Advice on how to map a group of pcm samples to relative volume would be key.
Thanks!
PCM is a time frame base encoding of sound. For each time frame, you get a peak level. (If you want a physical reference for this: The peak level corresponds to the distance the microphone membrane was moved out of it's resting position at that given time.)
Let's forget that PCM can uses unsigned values for 8 bit samples, and focus on
signed values. If the value is > 0, the membrane was on one side of it's resting position, if it is < 0 it was on the other side. The bigger the dislocation from rest (no matter to which side), the louder the sound.
Most voice classification methods start with one very simple step: They compare the peak level to a threshold level. If the peak level is below the threshold, the sound is considered background noise.
Looking at the parameters in Audacity's Silence Finder, the silence level should be that threshold. The next parameter, Minimum silence duration, is obviously the length of a silence period that is required to mark a break (or in your case, the end of a sentence).
If you want to code a similar tool yourself, I recommend the following approach:
Divide your sound sample in discrete sets of a specific duration. I would start with 1/10, 1/20 or 1/100 of a second.
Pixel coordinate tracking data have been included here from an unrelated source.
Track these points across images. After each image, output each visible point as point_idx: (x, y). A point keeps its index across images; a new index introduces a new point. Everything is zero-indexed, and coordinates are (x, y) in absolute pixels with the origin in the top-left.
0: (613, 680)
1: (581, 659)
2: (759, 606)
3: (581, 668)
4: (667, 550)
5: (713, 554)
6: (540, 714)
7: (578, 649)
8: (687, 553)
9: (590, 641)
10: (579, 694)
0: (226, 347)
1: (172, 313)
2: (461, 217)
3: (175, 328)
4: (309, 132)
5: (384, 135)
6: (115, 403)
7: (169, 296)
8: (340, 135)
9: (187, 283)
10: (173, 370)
For each of these sets, compute the maximum peak level
Compare this maximum peak to a threshold (the silence level in Audacity). The threshold is something you have to determine yourself, based on the specifics of your sound sample (loudnes, background noise etc). If the max peak is below your threshold, this set is silence.
Now analyse the series of classified sets: Calculate the length of silence in your recording. (length = number of silent sets * length of a set). If it is above your Minimum silence duration, assume that you have the end of a sentence here.
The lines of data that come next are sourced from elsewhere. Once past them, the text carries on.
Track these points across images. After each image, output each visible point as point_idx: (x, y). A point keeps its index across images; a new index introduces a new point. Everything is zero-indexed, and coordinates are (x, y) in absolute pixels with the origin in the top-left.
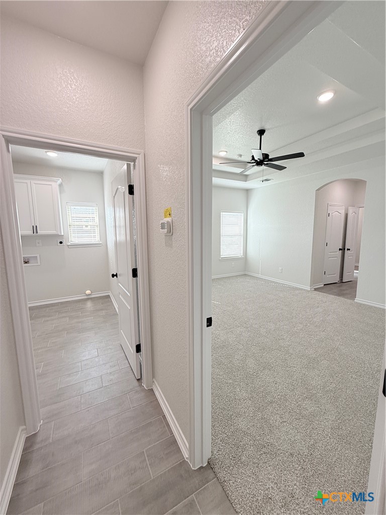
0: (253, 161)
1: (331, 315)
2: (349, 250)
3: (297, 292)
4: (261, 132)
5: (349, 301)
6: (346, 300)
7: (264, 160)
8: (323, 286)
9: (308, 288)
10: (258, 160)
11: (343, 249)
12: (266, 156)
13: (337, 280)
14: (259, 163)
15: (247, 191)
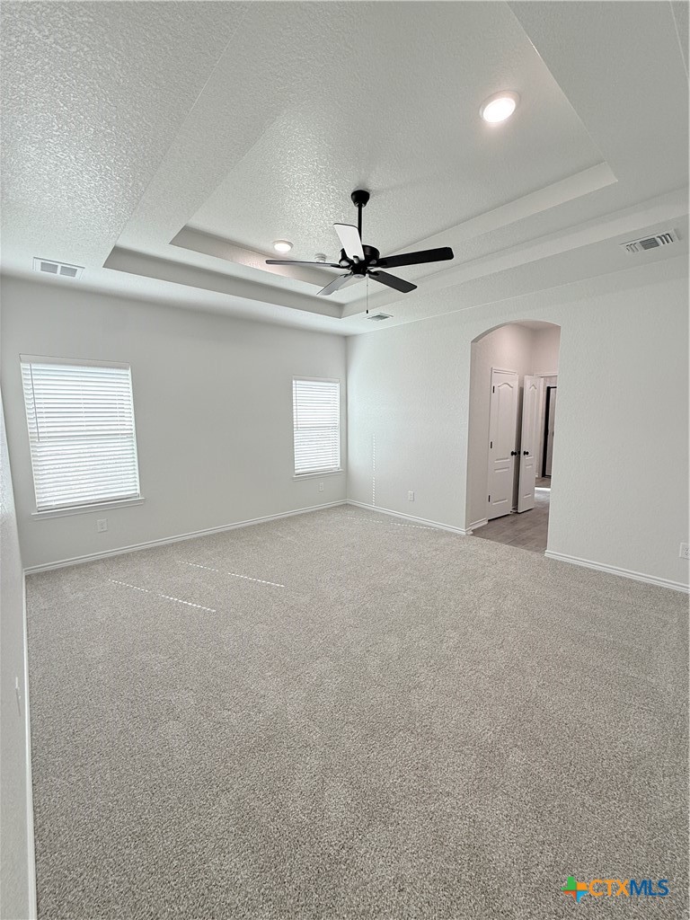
0: (344, 263)
1: (509, 597)
2: (527, 453)
3: (443, 541)
4: (361, 197)
5: (535, 556)
6: (530, 553)
7: (369, 263)
8: (486, 523)
9: (462, 531)
10: (355, 262)
11: (517, 454)
12: (371, 253)
13: (509, 509)
14: (358, 268)
15: (346, 339)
The main point in coding this yourself instead of continuing to use Audacity is that you can improve your classification by using advanced analysis methods. One very simple metric you can apply is called zero crossing rate, it just counts how often the sign switches in your given set of peak levels (i.e. your values cross the 0 line). There are many more, all of them more complex, but it may be worth the effort. Have a look at discrete cosine transformations for example...
Just wanted to update this. I'm having moderate success using Audacity's Silence Finder. However, I'm still interested in this problem. Thanks.
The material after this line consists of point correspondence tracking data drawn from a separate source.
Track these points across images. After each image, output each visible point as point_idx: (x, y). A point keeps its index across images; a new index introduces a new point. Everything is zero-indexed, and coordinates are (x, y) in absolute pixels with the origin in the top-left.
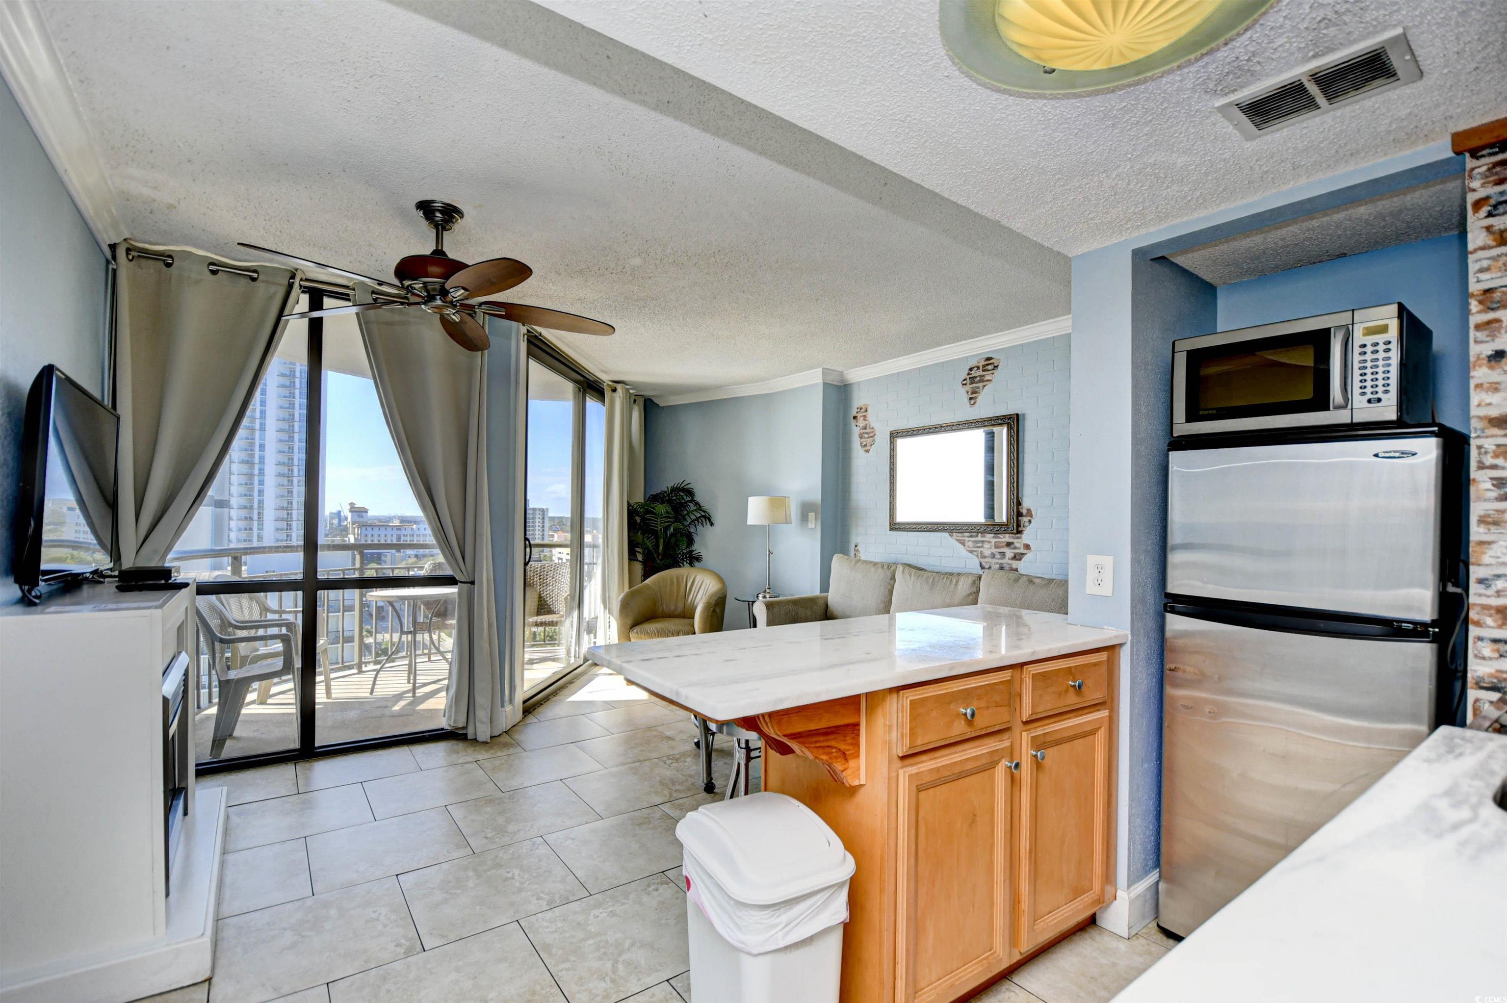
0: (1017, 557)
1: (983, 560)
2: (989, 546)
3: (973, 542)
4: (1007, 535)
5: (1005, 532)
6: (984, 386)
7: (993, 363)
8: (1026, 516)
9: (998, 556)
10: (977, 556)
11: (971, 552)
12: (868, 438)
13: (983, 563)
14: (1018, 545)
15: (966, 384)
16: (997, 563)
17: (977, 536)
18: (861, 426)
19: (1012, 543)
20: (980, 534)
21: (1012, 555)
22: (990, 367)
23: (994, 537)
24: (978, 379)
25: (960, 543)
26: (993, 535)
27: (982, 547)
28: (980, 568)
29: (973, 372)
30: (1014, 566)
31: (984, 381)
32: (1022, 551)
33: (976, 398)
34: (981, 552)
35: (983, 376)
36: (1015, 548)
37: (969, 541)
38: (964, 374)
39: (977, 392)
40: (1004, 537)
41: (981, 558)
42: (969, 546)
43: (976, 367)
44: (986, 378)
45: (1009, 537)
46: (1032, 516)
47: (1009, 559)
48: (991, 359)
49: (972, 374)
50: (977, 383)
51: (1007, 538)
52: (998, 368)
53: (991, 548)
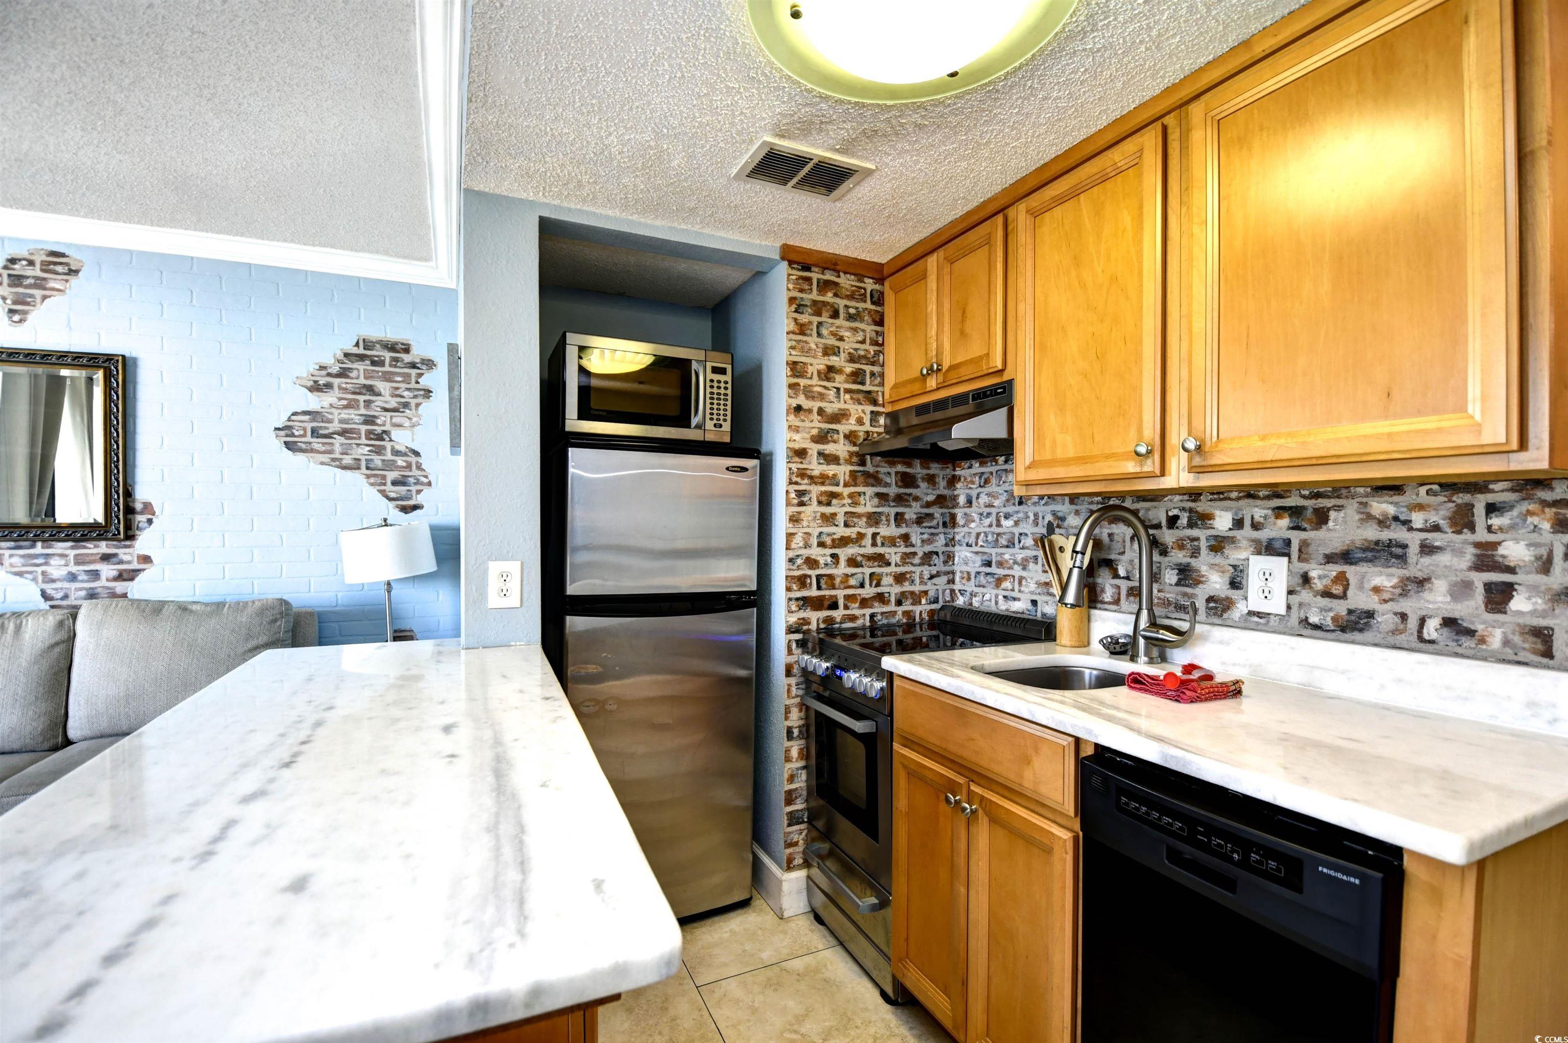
0: (128, 576)
2: (63, 563)
3: (23, 556)
4: (103, 544)
5: (101, 537)
6: (44, 298)
7: (67, 264)
8: (142, 513)
9: (82, 577)
10: (35, 580)
11: (20, 574)
13: (49, 591)
14: (126, 558)
16: (81, 589)
17: (33, 546)
19: (115, 555)
20: (39, 544)
21: (115, 573)
22: (59, 269)
23: (72, 548)
24: (32, 281)
26: (70, 544)
27: (46, 564)
28: (43, 600)
29: (16, 266)
30: (119, 590)
31: (45, 289)
32: (135, 565)
33: (25, 313)
34: (43, 573)
35: (44, 279)
36: (121, 562)
37: (11, 556)
39: (28, 304)
40: (96, 547)
41: (44, 582)
42: (12, 565)
43: (25, 259)
44: (51, 284)
45: (107, 546)
46: (154, 514)
47: (108, 580)
48: (63, 255)
49: (14, 269)
50: (27, 287)
51: (103, 547)
52: (80, 274)
53: (66, 565)
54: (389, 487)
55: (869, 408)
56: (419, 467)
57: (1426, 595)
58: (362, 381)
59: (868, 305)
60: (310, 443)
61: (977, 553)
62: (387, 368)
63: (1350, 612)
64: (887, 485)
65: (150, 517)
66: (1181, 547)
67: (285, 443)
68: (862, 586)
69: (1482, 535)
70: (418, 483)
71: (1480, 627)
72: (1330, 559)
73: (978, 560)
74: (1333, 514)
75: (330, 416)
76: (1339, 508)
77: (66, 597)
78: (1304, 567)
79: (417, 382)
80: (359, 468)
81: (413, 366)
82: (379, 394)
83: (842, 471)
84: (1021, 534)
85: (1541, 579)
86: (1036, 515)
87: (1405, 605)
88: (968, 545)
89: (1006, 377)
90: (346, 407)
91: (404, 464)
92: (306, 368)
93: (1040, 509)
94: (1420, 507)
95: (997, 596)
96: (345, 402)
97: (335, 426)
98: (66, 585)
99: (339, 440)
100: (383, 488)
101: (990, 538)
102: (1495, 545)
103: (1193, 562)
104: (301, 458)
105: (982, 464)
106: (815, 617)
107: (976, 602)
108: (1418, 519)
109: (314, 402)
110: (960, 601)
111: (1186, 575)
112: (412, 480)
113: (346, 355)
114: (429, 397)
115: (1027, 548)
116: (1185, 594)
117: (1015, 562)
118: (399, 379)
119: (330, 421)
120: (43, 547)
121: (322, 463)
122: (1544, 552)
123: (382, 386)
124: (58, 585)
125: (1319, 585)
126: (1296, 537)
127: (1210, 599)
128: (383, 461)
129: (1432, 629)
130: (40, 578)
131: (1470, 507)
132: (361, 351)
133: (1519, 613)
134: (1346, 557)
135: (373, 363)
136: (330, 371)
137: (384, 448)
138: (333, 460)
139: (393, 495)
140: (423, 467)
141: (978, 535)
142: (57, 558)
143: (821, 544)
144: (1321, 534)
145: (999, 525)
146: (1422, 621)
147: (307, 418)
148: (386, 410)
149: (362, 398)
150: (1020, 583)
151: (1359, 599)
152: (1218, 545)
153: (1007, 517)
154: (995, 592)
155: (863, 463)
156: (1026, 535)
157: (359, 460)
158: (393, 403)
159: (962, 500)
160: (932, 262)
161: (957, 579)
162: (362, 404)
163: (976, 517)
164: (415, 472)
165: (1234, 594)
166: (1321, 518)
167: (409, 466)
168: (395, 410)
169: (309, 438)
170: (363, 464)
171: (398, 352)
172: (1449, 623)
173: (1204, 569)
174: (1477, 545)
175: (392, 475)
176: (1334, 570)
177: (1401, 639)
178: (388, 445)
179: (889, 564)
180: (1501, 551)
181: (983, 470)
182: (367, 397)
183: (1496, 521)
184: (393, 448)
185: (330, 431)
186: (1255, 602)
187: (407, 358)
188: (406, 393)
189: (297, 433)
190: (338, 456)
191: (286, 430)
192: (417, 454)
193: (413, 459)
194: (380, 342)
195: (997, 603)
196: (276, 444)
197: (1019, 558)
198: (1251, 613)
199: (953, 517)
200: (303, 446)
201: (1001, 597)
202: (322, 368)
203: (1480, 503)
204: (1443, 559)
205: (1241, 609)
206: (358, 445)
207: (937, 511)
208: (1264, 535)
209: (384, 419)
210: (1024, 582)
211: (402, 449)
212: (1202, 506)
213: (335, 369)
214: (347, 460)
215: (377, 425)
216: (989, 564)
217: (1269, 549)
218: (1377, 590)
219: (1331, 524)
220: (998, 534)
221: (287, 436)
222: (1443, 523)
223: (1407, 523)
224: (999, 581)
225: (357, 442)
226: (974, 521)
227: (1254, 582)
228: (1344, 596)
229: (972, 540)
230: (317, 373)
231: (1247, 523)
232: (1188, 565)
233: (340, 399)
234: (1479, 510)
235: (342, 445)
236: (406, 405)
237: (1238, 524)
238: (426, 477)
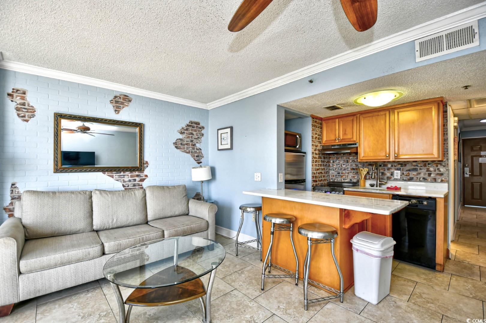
0: (142, 180)
1: (124, 184)
2: (128, 177)
4: (137, 172)
5: (137, 170)
6: (123, 107)
7: (129, 99)
8: (146, 164)
9: (132, 181)
10: (121, 182)
11: (117, 180)
12: (27, 112)
13: (124, 185)
14: (142, 176)
15: (113, 103)
16: (132, 184)
17: (121, 173)
18: (18, 102)
19: (140, 175)
20: (122, 172)
21: (139, 180)
22: (127, 100)
23: (130, 173)
24: (120, 103)
25: (110, 177)
26: (129, 172)
27: (124, 177)
28: (123, 187)
30: (140, 184)
31: (123, 105)
32: (144, 178)
33: (119, 111)
34: (123, 180)
35: (123, 102)
37: (115, 175)
38: (112, 98)
39: (120, 109)
40: (135, 173)
41: (123, 182)
42: (116, 178)
43: (119, 97)
44: (125, 104)
45: (138, 173)
46: (148, 164)
47: (138, 181)
48: (127, 96)
49: (116, 99)
50: (119, 104)
51: (137, 173)
52: (132, 102)
53: (128, 178)
54: (195, 158)
55: (320, 144)
56: (201, 153)
57: (421, 175)
58: (190, 132)
59: (320, 125)
60: (180, 147)
61: (336, 171)
62: (195, 129)
63: (410, 178)
64: (322, 159)
65: (147, 165)
66: (382, 169)
67: (176, 147)
68: (320, 178)
69: (427, 167)
70: (201, 157)
71: (427, 178)
72: (407, 171)
73: (336, 173)
74: (407, 165)
75: (184, 140)
76: (408, 164)
77: (128, 186)
78: (403, 172)
79: (201, 132)
80: (190, 153)
81: (200, 128)
82: (194, 135)
83: (317, 156)
84: (347, 168)
85: (435, 172)
86: (351, 165)
87: (418, 176)
88: (333, 170)
89: (356, 142)
90: (187, 138)
91: (198, 152)
92: (179, 128)
93: (352, 164)
94: (419, 164)
95: (341, 179)
96: (187, 137)
97: (185, 142)
98: (128, 183)
99: (186, 146)
100: (194, 158)
101: (339, 169)
102: (429, 168)
103: (384, 172)
104: (178, 151)
105: (337, 155)
106: (315, 183)
107: (336, 181)
108: (419, 165)
109: (181, 136)
110: (331, 180)
111: (383, 174)
112: (200, 156)
113: (188, 125)
114: (203, 136)
115: (349, 170)
116: (383, 177)
117: (346, 173)
118: (198, 131)
119: (184, 141)
120: (123, 173)
121: (183, 152)
122: (435, 169)
123: (195, 133)
124: (127, 183)
125: (405, 174)
126: (402, 168)
127: (387, 177)
128: (194, 151)
129: (421, 179)
130: (122, 181)
131: (426, 164)
132: (190, 124)
133: (432, 177)
134: (409, 170)
135: (193, 127)
136: (184, 129)
137: (194, 148)
138: (185, 151)
139: (196, 159)
140: (202, 153)
141: (336, 168)
142: (126, 176)
143: (315, 170)
144: (405, 167)
145: (341, 166)
146: (420, 178)
147: (180, 140)
148: (195, 139)
149: (190, 136)
150: (347, 177)
151: (411, 176)
152: (389, 169)
153: (344, 165)
154: (340, 178)
155: (319, 155)
156: (349, 168)
157: (190, 151)
158: (196, 137)
159: (331, 162)
160: (337, 120)
161: (330, 176)
162: (190, 137)
163: (336, 165)
164: (201, 154)
165: (391, 176)
166: (405, 165)
167: (199, 153)
168: (197, 139)
169: (180, 146)
170: (191, 152)
171: (197, 125)
172: (424, 178)
173: (386, 173)
174: (427, 168)
175: (196, 155)
176: (407, 172)
177: (417, 181)
178: (195, 147)
179: (322, 174)
180: (430, 169)
181: (337, 156)
182: (191, 136)
183: (429, 166)
184: (196, 148)
185: (184, 144)
186: (395, 177)
187: (199, 126)
188: (199, 135)
189: (178, 144)
190: (186, 150)
191: (175, 143)
192: (201, 149)
193: (200, 151)
194: (194, 122)
195: (341, 180)
196: (173, 147)
197: (347, 172)
198: (395, 179)
199: (329, 165)
200: (179, 147)
201: (342, 179)
202: (183, 128)
203: (427, 163)
204: (423, 170)
205: (393, 178)
206: (190, 147)
207: (328, 164)
208: (396, 168)
209: (195, 141)
210: (348, 176)
211: (198, 148)
212: (385, 163)
213: (185, 129)
214: (188, 151)
215: (193, 142)
216: (339, 173)
217: (397, 169)
218: (414, 175)
219: (407, 166)
220: (341, 168)
221: (176, 145)
222: (422, 166)
223: (418, 166)
224: (342, 176)
225: (190, 146)
226: (335, 165)
227: (395, 174)
228: (409, 176)
229: (334, 169)
230: (182, 129)
231: (394, 166)
232: (383, 172)
233: (186, 136)
234: (427, 164)
235: (186, 147)
236: (199, 138)
237: (392, 166)
238: (202, 155)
PCM is a way of encoding a sinusoidal wave. It will be encoded as a series of bits, where one of the bits (1, I'd guess) indicates an increase in the function, and 0 indicates a decrease. The function can stay roughly constant by alternating 1 and 0.
To estimate amplitude, plot the sin wave, then normalize it over the x axis. Then, you should be able to estimate the amplitude of the sin wave at different points. Once you've done that, you should be able to pick out the spots where amplitude is lower.
You may also try to use a Fourier transform to estimate where the signals are most distinct.